Santillan is no stranger to campaigning throughout the town. When Waste Management’s contract with Manhattan Beach was up last March, he asked residents to write to the City Council asking them to renew the contract.
At the council meeting, resident Shirley Stearns said her spirits were lifted when she learned, after her husband passed away, that her trash man had been taking out her trash. She’d assumed it was a neighbor.
“We supported your company by spending hours of our time fighting to renew your contract,” wrote Stephanie McKeever, in her letter to Waste Management. “Now please, return the favor to us, by supporting Gilberto’s return as the dedicated Waste Management employee he deserves to be.”

McKeever said her son Carson considers Santillan his “hero.” Carson once dressed up as Santillan for Halloween.
Marianne Fraher, who said her neighborhood has more than 90 children, wrote to Waste Management that Santillan is a cautious driver who skillfully navigates through narrow alleys and demanding conditions. “He should be praised for his outstanding safety record, not penalized for a trivial accident where no one was seriously hurt or injured,” she wrote.
On another lined piece of notebook paper, rife with spelling errors and hearts around the letter G, one little girl wrote, “Trash cans are sad because they miss Gilberto.”
“We understand that some of these residents built a relationship with the driver,” said Waste Management spokesperson Lily Quiroa. “Our hope is that the new driver serving their area can build that same great relationship with the residents.”
For DuRoss, it’s not about continuing to get her trash hauled. “It’s not about us getting our service, it’s about recognizing someone who’s worked his ass off for us,” DuRoss said. “At the very least, letting him know how important he was to us, he wasn’t just a faceless, nameless person.”
Emily Ashby, who lives at the property where the damage took place, thinks the termination was a drastic response. “The streets are so narrow, I could’ve cracked my own driveway with my car,” she said, while in the process of writing her letter to Waste Management. “I’ve driven over my neighbors’ curb so many times, their curb is black from our tires.

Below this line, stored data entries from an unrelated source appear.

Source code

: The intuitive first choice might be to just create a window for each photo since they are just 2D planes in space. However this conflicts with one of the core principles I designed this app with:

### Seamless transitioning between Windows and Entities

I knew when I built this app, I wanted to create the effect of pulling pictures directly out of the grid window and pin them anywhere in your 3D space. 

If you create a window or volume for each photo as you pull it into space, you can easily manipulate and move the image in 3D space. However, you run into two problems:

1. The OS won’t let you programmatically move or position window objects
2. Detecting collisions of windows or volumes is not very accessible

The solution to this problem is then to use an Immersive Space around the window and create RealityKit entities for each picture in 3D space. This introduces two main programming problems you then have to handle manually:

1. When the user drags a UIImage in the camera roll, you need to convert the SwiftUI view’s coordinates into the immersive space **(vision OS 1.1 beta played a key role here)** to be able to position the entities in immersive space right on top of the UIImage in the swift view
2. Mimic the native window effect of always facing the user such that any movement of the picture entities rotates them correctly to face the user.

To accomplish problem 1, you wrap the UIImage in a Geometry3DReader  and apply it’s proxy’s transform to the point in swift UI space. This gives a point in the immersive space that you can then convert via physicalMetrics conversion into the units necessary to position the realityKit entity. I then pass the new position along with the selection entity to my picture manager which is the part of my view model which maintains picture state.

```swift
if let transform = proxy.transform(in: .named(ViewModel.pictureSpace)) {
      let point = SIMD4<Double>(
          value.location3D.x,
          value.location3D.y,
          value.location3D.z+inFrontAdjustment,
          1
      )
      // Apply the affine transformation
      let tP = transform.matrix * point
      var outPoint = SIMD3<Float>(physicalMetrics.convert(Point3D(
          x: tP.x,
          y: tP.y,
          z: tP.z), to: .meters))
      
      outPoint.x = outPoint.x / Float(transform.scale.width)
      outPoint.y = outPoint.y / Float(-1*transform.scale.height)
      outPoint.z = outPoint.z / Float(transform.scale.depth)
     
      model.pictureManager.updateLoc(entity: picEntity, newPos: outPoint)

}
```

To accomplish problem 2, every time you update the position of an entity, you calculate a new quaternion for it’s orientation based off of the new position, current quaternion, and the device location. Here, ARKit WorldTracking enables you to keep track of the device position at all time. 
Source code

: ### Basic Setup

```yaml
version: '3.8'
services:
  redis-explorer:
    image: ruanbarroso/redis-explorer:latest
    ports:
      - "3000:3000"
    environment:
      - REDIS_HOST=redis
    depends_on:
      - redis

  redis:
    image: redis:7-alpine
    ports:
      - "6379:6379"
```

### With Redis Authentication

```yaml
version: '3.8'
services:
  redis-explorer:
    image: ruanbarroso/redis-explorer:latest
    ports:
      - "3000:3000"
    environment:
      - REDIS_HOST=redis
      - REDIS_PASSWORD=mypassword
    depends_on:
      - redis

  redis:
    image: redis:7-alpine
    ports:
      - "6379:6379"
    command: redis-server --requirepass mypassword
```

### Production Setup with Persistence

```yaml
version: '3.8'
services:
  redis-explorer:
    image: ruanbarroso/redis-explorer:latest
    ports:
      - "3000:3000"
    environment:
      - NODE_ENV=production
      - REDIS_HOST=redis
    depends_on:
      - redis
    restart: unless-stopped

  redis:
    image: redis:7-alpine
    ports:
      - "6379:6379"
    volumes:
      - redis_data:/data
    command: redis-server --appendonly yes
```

It’s not like they’ve come and sued me for it. Stuff happens.”
In a letter, one woman recalled struggling to take her trash down her steep driveway while she was eight months pregnant. “Gilberto rushed from his truck to help me,” she wrote. Another man, Kevin Campbell, wrote that Santillan was helpful to him and his family after Campbell’s back surgery.

“He just paid attention to what might be going on in people’s lives and helped them,” DuRoss said, adding that he was especially attentive to kids and the elderly.
Many residents testified that Santillan would take their trash out for them if they were on vacation or just simply forgot. “Last month, that suddenly changed and our trash can has been left behind every week, and now we know why – Gilberto is no longer here,” wrote residents Patrick and Nancy Lemm.